Wincor Nixdorf for Aldi Nord, Germany


Full gas ahead for Aldi Nord. Not only with returned empties.

One of the biggest rollouts ever managed by Wincor Nixdorf had been preceded by large-scale development work. Initially, Aldi wanted the Revendo 7000 reverse vending system to be made faster and then, in a next step, quieter. In order to generate higher revenue from the sale of the compressed bottles, the company also requested that material recognition technology be installed to differentiate between white and colored polyethylene terephthalate (PET) materials. Aldi assigned Wincor Nixdorf, its information technology partner of more than 20 years, the task of customizing all technologies to meet the retailer’s specific requirements.

The maxim at the Aldi Nord stores in Germany is the same for those in the Benelux countries as well as France, Spain and Denmark: Consumers should be able to buy top-quality groceries at bottom prices directly in their neighborhoods.
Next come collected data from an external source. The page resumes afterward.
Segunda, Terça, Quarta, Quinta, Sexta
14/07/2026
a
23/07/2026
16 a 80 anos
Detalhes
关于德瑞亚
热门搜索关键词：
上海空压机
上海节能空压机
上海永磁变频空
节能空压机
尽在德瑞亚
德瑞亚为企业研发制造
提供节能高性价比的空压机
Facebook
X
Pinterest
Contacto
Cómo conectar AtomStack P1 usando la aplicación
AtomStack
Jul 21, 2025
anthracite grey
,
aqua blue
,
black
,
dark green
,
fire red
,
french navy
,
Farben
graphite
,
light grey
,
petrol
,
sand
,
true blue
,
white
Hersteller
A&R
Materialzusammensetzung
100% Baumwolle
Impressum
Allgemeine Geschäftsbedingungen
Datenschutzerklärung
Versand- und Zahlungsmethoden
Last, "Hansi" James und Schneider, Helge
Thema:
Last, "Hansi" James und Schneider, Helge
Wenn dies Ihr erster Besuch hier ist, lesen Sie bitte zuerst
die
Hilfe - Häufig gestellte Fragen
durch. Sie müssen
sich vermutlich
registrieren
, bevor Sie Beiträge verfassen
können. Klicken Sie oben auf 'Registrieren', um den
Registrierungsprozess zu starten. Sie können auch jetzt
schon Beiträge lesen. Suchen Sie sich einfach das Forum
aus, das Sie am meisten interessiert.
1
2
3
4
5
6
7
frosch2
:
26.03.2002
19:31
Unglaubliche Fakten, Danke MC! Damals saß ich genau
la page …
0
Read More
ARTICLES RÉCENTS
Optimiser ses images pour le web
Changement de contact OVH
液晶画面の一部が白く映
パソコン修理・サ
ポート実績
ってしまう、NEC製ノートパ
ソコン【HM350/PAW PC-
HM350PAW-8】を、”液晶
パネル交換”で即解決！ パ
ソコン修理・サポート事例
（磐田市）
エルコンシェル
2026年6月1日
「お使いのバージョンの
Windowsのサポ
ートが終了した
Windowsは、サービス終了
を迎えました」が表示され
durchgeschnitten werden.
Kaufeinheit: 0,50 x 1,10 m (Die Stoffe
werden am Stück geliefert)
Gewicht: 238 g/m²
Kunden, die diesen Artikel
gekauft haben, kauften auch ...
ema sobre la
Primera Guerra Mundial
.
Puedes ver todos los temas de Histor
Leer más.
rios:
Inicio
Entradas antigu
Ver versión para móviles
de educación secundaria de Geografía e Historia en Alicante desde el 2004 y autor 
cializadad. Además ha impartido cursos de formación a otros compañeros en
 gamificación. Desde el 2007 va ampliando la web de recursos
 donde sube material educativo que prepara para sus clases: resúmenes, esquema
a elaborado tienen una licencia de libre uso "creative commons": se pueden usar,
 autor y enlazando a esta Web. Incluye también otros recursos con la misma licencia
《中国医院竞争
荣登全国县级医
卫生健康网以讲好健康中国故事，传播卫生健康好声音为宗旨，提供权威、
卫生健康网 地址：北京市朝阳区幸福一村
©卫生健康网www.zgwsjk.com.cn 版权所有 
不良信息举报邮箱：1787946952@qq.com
With this strategy, the company’s founders, the Albrecht brothers, established a small grocery business in Essen after World War 2 and turned it into a global, highly respected discounter. In its home market, there’s almost no escaping Aldi. More than 85 percent of German consumers shop at the company’s huge nationwide chain of stores. Meanwhile, Aldi has become Germany’s largest wine merchant.

The Aldi principle is also reflected in the company’s use of IT. The company’s “top quality at bottom prices” strategy means systems have to pay for themselves over their entire life cycles, and they have to be ‘thin’ and efficient. In the 1980s, Wincor Nixdorf manufactured cash terminals for Aldi at its plant in Paderborn. The system ran a DOS-based in-store software application, which, over the years, has been frequently adapted to cope with the new challenges of modern-day retailing. Even in those early days of collaboration, Wincor Nixdorf and Aldi combined their resources to speed up the checkout process and reduce long lines.